Texto de origen:

::::

El análisis de “obras cambiantes”
Esta música interactiva no es algo nuevo de los videojuegos, sino que viene experimentándose desde al menos el Barroco (en torno al siglo XVII) por esa larga tradición o costumbre intrínseca del ser humano de crear y destruir/modificar lo que materializamos en forma de arte. Por ejemplo, si bien la Venus de Milo disponía de brazos, en la actualidad, estos ya no están. Se destruyeron por el paso del tiempo y diversos traslados, pero esto no impidió ni restó valor a la obra en sí, sino que la transformó y le aportó un valor del que, en su momento, quizás, no disponía.
Salvando la obviedad de que en el ejemplo que expongo se trata de una obra que fue creada en torno al año 100 a.C., el tema que venimos a valorar es el de la interactividad de un usuario activo con una obra en un entorno controlado que puede restaurarse pulsando un botón: el de cargar la partida. Hay cierta complejidad a la hora de analizar una obra sabiendo que nuestra experiencia varía de los demás, ya sea por la época o por las acciones que realizamos.

::::

Registros de anotación de segmentación:
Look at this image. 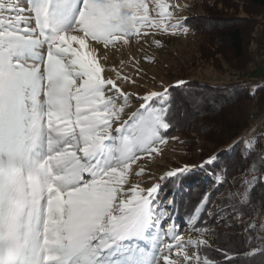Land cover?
<instances>
[{"label": "snow or ice", "instance_id": "obj_1", "mask_svg": "<svg viewBox=\"0 0 264 264\" xmlns=\"http://www.w3.org/2000/svg\"><path fill=\"white\" fill-rule=\"evenodd\" d=\"M156 5L159 19L149 16L146 0H30V27L24 9L0 3V264H175L168 253L185 242L169 225L165 182L173 189L195 182L196 168L170 170L147 189L123 187L132 165L168 140L169 89L137 96L140 108L113 128L132 95L105 79L86 50L89 41L127 44L142 27L169 31V5Z\"/></svg>", "mask_w": 264, "mask_h": 264}, {"label": "trees", "instance_id": "obj_2", "mask_svg": "<svg viewBox=\"0 0 264 264\" xmlns=\"http://www.w3.org/2000/svg\"><path fill=\"white\" fill-rule=\"evenodd\" d=\"M200 4L204 14L193 19L184 14L181 25L187 32L203 37L198 45L201 60L220 57L232 71L246 73L257 64V57H264V0H202ZM179 80L184 83L168 88L173 126L167 132L162 130V134L168 139L174 132L181 136L180 147L190 159L177 161L174 168L195 167L197 179L177 182L182 184L177 189L165 182L164 195H170V199L171 192H177L175 205L170 206L172 218L187 223L197 207L201 210L195 226L206 229L217 246L206 237L198 238L207 241L206 246L195 247L200 264L205 260L209 264H264V221L258 223L264 209V136L256 138L254 147L240 139L235 141L250 127L247 105L257 99L258 108L263 106L264 83L251 90L239 84L214 87ZM205 144L209 147L205 148ZM195 147H199L198 154L192 157ZM213 155L217 157L214 164H205ZM202 164L204 170L199 169ZM205 175L207 179H221L209 195L211 181L201 179ZM223 191L227 194L219 198ZM214 207L228 211L216 214L212 212ZM221 213L230 223V231L226 228L224 233L218 230L217 220L221 218H215ZM235 215L239 217L238 224L231 220Z\"/></svg>", "mask_w": 264, "mask_h": 264}, {"label": "rangeland", "instance_id": "obj_3", "mask_svg": "<svg viewBox=\"0 0 264 264\" xmlns=\"http://www.w3.org/2000/svg\"><path fill=\"white\" fill-rule=\"evenodd\" d=\"M201 1L202 0H163L164 3L169 5L168 11L172 13L171 19H165L164 21L169 31L142 27L140 36L129 37L127 44H125L123 40L118 41L115 46L109 45L105 47L102 43L89 41L86 50L99 61V64L104 69L102 73L103 77L105 79L111 78L115 80L123 91L132 95V99L129 100L128 106L125 107L124 112L121 114L120 121L114 123L113 128L129 120L131 114L140 108V103L136 102L137 96H143L151 91L162 92L165 88H170L180 82L179 79L195 81L200 84H209L214 87L239 84L247 86L251 90H254L256 84L260 82L264 83V57H257V64L252 66L246 73L232 71L220 57L215 58L214 61L200 59L198 45L203 40V37L197 36L191 31H184L181 21L184 18V14L189 15L192 19L197 15L204 14L202 5L200 4ZM9 2L17 4L20 8L25 10L22 12V15L29 18L28 26H36L34 11L30 10V0H0V3ZM146 3H148L149 6V16L159 19L157 16L159 9L156 5V0H146ZM2 14L14 15V13L8 11H4ZM172 25H180V27H177L173 33L171 30ZM144 32H147L148 35L144 36ZM71 34L82 35V33L76 32ZM157 41L159 43H157ZM73 47L78 48L79 45L73 44ZM42 51L46 54V46ZM117 73H119L120 77H130V80L125 81L118 78ZM132 81H134V83H132ZM106 94L111 95V93ZM41 98L43 99V97ZM257 103V99H252L247 105L248 112L251 116L250 127L235 140L237 141L240 139L249 147L255 146L258 136H264V103L261 108H258ZM113 134L115 135V133ZM191 136H193V133H191ZM181 142V136L177 132H174L173 136L168 139L166 143L157 145V147L160 148L159 154L153 153L151 157L142 155V158L132 165L127 183L123 185L124 189H131L136 184H140L142 188L147 189L158 182L159 178L165 173L174 170L177 161H186L190 159L186 156L187 153L182 151L180 147ZM261 142L264 143V140ZM208 147L209 145L205 144V148ZM198 148L199 147H195L191 150L192 153H190L192 157L198 154ZM141 168L145 170L144 174L137 176L136 173L139 172ZM207 177L208 176L205 175V177L201 179H205L206 182L207 180L211 181V187L207 192V195H209L211 188H216L221 179L220 176L219 179H207ZM225 194H227L226 191H223V193L219 195V198H222ZM163 196L164 199L162 203L168 207L170 212L171 207L167 205V200L170 195H164L163 193ZM124 198L126 199L127 197ZM200 211L201 210L194 213L195 219H197ZM222 211L226 212L228 210L216 209V207L212 209V212H216V214ZM221 214L220 217L215 216V218H221V220H217V224H220L218 225V230L224 233L225 230H227L226 228H229L228 231H230V223L226 222L224 218H222L224 214ZM195 219H189L184 225L189 224L193 220V225H195L197 221ZM231 220L235 222V224H238L240 221L237 215L233 216ZM263 221L264 209L261 210L258 215V223ZM169 225L176 226L173 230L182 234L185 242L182 249H174L172 253H168L170 258L175 261V264H197L196 261H194V257H196V245L188 244L187 241L189 239L198 240L200 237H206L209 241L213 240L210 242L213 246H217L214 239H211L208 235L207 230L197 234L193 231L185 232V226L180 227L181 223L173 218L169 221ZM169 225H165V230H167ZM165 240L168 242L167 238H165ZM185 255L192 257L191 261H186L184 259Z\"/></svg>", "mask_w": 264, "mask_h": 264}]
</instances>
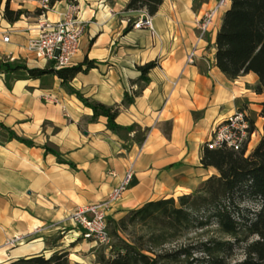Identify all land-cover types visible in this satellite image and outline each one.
<instances>
[{
    "label": "crops",
    "instance_id": "1",
    "mask_svg": "<svg viewBox=\"0 0 264 264\" xmlns=\"http://www.w3.org/2000/svg\"><path fill=\"white\" fill-rule=\"evenodd\" d=\"M69 1L55 0L42 12L35 0H0V62L44 66L26 42L42 21L60 18ZM73 1L85 26L70 65L85 58L97 63L78 71L71 84L118 105L116 122L133 127L114 130L107 116L93 118L92 108L56 74L32 78L23 69L0 68V264L62 248L71 264H98V252L110 254V247L82 237L71 213L106 198L130 164L131 182L109 209L115 219L148 200L201 188L216 173L202 163L203 141L237 107L245 106L257 123L255 145L263 133L261 80L253 72L229 77L216 64V35L230 2L198 37L196 18L216 0H162L153 14L126 9L128 0ZM7 4L24 10L17 20L5 17ZM146 14L155 33L133 25ZM193 48L195 59L186 62ZM150 60L156 64L145 77L139 66ZM126 91L134 98L124 104ZM49 92L57 101L44 96ZM15 235L14 244H4Z\"/></svg>",
    "mask_w": 264,
    "mask_h": 264
},
{
    "label": "trees",
    "instance_id": "2",
    "mask_svg": "<svg viewBox=\"0 0 264 264\" xmlns=\"http://www.w3.org/2000/svg\"><path fill=\"white\" fill-rule=\"evenodd\" d=\"M161 2L128 0L125 8L145 7L153 14ZM23 12L22 8L13 9L8 4L4 10L5 17L12 21ZM96 63L93 58H85L77 64L55 67L52 63L28 66L25 62L6 60L0 62V68L23 69L32 78L56 74L69 92L92 108L93 118L105 115L109 128L131 129L132 125L116 122L118 105L91 99L71 84L78 71H86ZM155 64L150 60L140 65L143 76ZM216 64L229 77L253 72L264 88V0H230L216 35ZM133 98L126 91L123 103H130ZM261 111L264 115V101ZM46 148L65 161L59 151L50 146ZM201 160L205 166L215 167L216 173L208 176L195 193L148 200L117 220L110 218L109 230L111 224L110 232L115 237L109 244L112 252L100 250L98 264H264V125L260 140L248 154L244 149L204 148ZM245 199L255 201L257 206L242 204ZM210 223L215 224L212 232L207 228ZM191 229L206 235H199L194 243L161 249ZM120 231L130 233L129 239L122 237ZM238 248H242L243 256L235 259ZM4 264H71V261L68 250L62 248L50 255L35 253Z\"/></svg>",
    "mask_w": 264,
    "mask_h": 264
},
{
    "label": "built area",
    "instance_id": "3",
    "mask_svg": "<svg viewBox=\"0 0 264 264\" xmlns=\"http://www.w3.org/2000/svg\"><path fill=\"white\" fill-rule=\"evenodd\" d=\"M24 1V0H22ZM39 8L44 12L51 7V0H35ZM230 0H216L213 6L196 18L199 29L198 37L204 36L215 15L229 5ZM78 4L69 1L66 9L60 13V18L56 20H44L39 24L37 34L28 38L26 49L33 54V59L37 63H52L55 67L70 65L73 55L80 48L81 36L84 32V23L78 17ZM134 26L148 27L153 33V23L149 14L141 15L133 22ZM4 39L9 35L5 34ZM196 49H191L186 55V62L195 59ZM45 97L57 101V97L52 93L44 94ZM2 124L0 122V128ZM259 136L258 126L245 106L237 107L226 117L222 118L212 128L211 134L203 141L204 148H225L234 150L244 149L248 154L255 146V141ZM133 176V164L125 170L120 181L114 186L109 195L95 203L83 207H77L72 211L71 216L81 227L82 237L93 240L99 245H109L111 243V233L108 226L109 209L131 182ZM20 236L6 238L5 245L14 244Z\"/></svg>",
    "mask_w": 264,
    "mask_h": 264
},
{
    "label": "rangeland",
    "instance_id": "4",
    "mask_svg": "<svg viewBox=\"0 0 264 264\" xmlns=\"http://www.w3.org/2000/svg\"><path fill=\"white\" fill-rule=\"evenodd\" d=\"M242 204H246V205H248L250 207H256L257 206V203L255 201L248 200V199L243 200ZM110 218H112V217H109L108 221L110 220ZM113 219H115V218H113ZM117 219L118 218H116V220ZM207 226H208L207 228H209L210 232H212L213 231L212 229L215 227V224L210 223ZM112 228L113 227H111V224H110V230ZM131 228L132 227H129V229H131ZM129 234L130 233H127L125 231H120V235L122 237L126 238V239H129ZM199 235H201V234L197 233V230H194V229L188 230L187 232L179 235V237H177V239H175L173 242L166 243L161 249L170 248V247H173V246H176V245H180V244H186V243H189V242L194 243L198 239ZM205 235L206 234L202 233L201 236L204 237ZM252 237H256V235H253ZM114 240H115V237L111 233V242L114 241ZM101 246H103V248L110 247V245H104V244L101 245ZM194 254H196V253H194ZM242 256H243L242 248H238L236 250V254L234 255V258L237 259V258H241ZM179 261L184 262V261H187V260H179ZM232 261H234V260H232ZM194 264H198V263L194 262Z\"/></svg>",
    "mask_w": 264,
    "mask_h": 264
}]
</instances>
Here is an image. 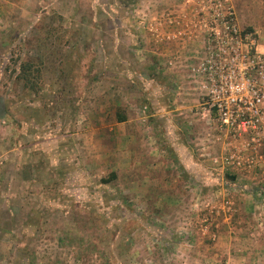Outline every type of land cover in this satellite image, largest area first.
I'll list each match as a JSON object with an SVG mask.
<instances>
[{
	"label": "rangeland",
	"instance_id": "obj_1",
	"mask_svg": "<svg viewBox=\"0 0 264 264\" xmlns=\"http://www.w3.org/2000/svg\"><path fill=\"white\" fill-rule=\"evenodd\" d=\"M256 51L264 0H0V264H264V121L212 106Z\"/></svg>",
	"mask_w": 264,
	"mask_h": 264
},
{
	"label": "built area",
	"instance_id": "obj_2",
	"mask_svg": "<svg viewBox=\"0 0 264 264\" xmlns=\"http://www.w3.org/2000/svg\"><path fill=\"white\" fill-rule=\"evenodd\" d=\"M225 29L237 32L233 17H224ZM237 36H231L234 40ZM249 38V34L245 36ZM238 42V40H236ZM250 43L255 44L253 38ZM232 48V47H231ZM248 64L257 67L258 76H246L240 74V70L233 63L219 60L216 62L218 74L212 79L213 102L220 116L231 126H238L243 130H256L264 121V54L255 52L252 56L248 55ZM229 162V160L227 161Z\"/></svg>",
	"mask_w": 264,
	"mask_h": 264
},
{
	"label": "crops",
	"instance_id": "obj_3",
	"mask_svg": "<svg viewBox=\"0 0 264 264\" xmlns=\"http://www.w3.org/2000/svg\"><path fill=\"white\" fill-rule=\"evenodd\" d=\"M116 115H117V117H116V120L118 121V122H124L126 119H127V114H124V113H122V112H120V111H118L117 113H116ZM123 116H124V119L122 120L121 118H123ZM191 157V162H192V164L194 165H196L195 166V170H198L199 169V167H204V166H202V165H200V163H201V161H200V159L199 158H197V156H193V155H191L190 156ZM190 157H186V160H188V158H190ZM211 171V169H208L207 170V172H208V174H209V172ZM112 172H115L116 173V171H112ZM212 172V171H211ZM210 175V174H209ZM211 175H212V173H211ZM192 176H193V174H192ZM116 180V177L115 178H113L112 180ZM171 192V191H170ZM168 192V190L167 191H162V192H160V196H165V194L167 195V197L168 196H170L171 194H173V192ZM166 197V198H167Z\"/></svg>",
	"mask_w": 264,
	"mask_h": 264
},
{
	"label": "trees",
	"instance_id": "obj_4",
	"mask_svg": "<svg viewBox=\"0 0 264 264\" xmlns=\"http://www.w3.org/2000/svg\"><path fill=\"white\" fill-rule=\"evenodd\" d=\"M30 68H31V66H30V64L27 62H25L24 64H23V66H22V70H21V72L19 73V77L20 78H23L24 80H26V79H28V76H29V71H30ZM122 120L124 119V116H123V118H121ZM108 181L109 180H105V178H103V182H105V183H108Z\"/></svg>",
	"mask_w": 264,
	"mask_h": 264
}]
</instances>
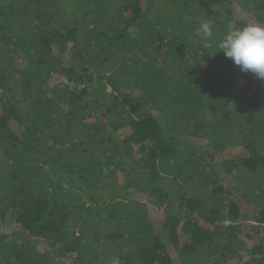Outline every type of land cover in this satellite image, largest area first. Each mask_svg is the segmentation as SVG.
Masks as SVG:
<instances>
[{
    "label": "trees",
    "instance_id": "obj_1",
    "mask_svg": "<svg viewBox=\"0 0 264 264\" xmlns=\"http://www.w3.org/2000/svg\"><path fill=\"white\" fill-rule=\"evenodd\" d=\"M156 1L0 0V264H264V0Z\"/></svg>",
    "mask_w": 264,
    "mask_h": 264
},
{
    "label": "clouds",
    "instance_id": "obj_2",
    "mask_svg": "<svg viewBox=\"0 0 264 264\" xmlns=\"http://www.w3.org/2000/svg\"><path fill=\"white\" fill-rule=\"evenodd\" d=\"M198 34L211 36V26L201 25ZM218 47L226 58L244 73H252L264 80V27L259 24H248L242 29L230 30Z\"/></svg>",
    "mask_w": 264,
    "mask_h": 264
},
{
    "label": "rangeland",
    "instance_id": "obj_3",
    "mask_svg": "<svg viewBox=\"0 0 264 264\" xmlns=\"http://www.w3.org/2000/svg\"><path fill=\"white\" fill-rule=\"evenodd\" d=\"M116 1H118V0H116ZM123 1H126V0H123ZM156 1V0H155ZM156 2H159V3H161L160 5H159V7H161V8H163L164 10H170L171 9V7H170V4H168V0H157ZM143 5V4H142ZM224 6H225V8H229V9H231V10H233V12H234V14H235V16H237V14H239L241 11H240V9H239V7L236 5V4H232V3H229V2H225L224 3ZM114 9L115 10H118V6H116V7H114ZM251 16V15H250ZM249 16V17H250ZM56 82H60V81H54V83H56ZM53 83V82H52ZM55 86V84H53V85H48V87L50 88V87H54ZM85 123H88L89 124V126H92V125H94V124H92V123H94V119L93 118H91V119H89V120H86L85 121ZM92 124V125H91ZM97 124H98V122H97ZM100 124V123H99ZM220 159V158H219ZM239 203H240V205L241 206H243L244 205V202L243 201H238ZM246 206V205H245ZM250 244V243H249ZM99 253H101V254H99L100 256H103V258H105L106 260H107V262H109V264H117V260L115 259V260H110V257L107 255V254H105L106 252H103V250H101V252L99 251Z\"/></svg>",
    "mask_w": 264,
    "mask_h": 264
}]
</instances>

::::

Acciones a realizar:
(A) Según el texto sobre las obras cambiantes, ¿por qué resulta complejo analizar una obra? Contesta en una a tres oraciones.
(B) Reescribe el texto sobre las obras cambiantes desde "Salvando la obviedad" hasta "acciones que realizamos.", poniendo "jugador activo" en lugar de "usuario activo".
(C) Prolonga el texto sobre las obras cambiantes a partir de su última oración.
Las líneas no hacen falta para estas tareas.

Resultados obtenidos:
(A) Resulta complejo porque nuestra experiencia de la obra varía respecto de la de los demás, ya sea por la época o por las acciones que realizamos.

(B)
Salvando la obviedad de que en el ejemplo que expongo se trata de una obra que fue creada en torno al año 100 a.C., el tema que venimos a valorar es el de la interactividad de un jugador activo con una obra en un entorno controlado que puede restaurarse pulsando un botón: el de cargar la partida. Hay cierta complejidad a la hora de analizar una obra sabiendo que nuestra experiencia varía de los demás, ya sea por la época o por las acciones que realizamos.

(C)
A lo que me refiero es a que el material original del que se basa (la estatua) se altera de cierta forma (se le caen los brazos), por lo que, en esencia, ya no es la misma obra. Entonces mi pregunta es: si analizamos la banda sonora original de un videojuego, ¿desde dónde plantearíamos el análisis estructural, melódico, armónico, funcional y discursivo? ¿Desde la mezcla incluida en el juego, con sus variaciones interactivas al servicio de los movimientos y acciones del jugador y compartiendo espacio con las voces y efectos de sonido como parte intrínseca de la banda sonora (todo aquel sonido que aparezca en la obra)? ¿O partiendo desde la mezcla controlada independiente realizada para su compra-venta en formato físico y/o streaming que se separa del propio hecho del juego?

¿Qué versión debería elegir?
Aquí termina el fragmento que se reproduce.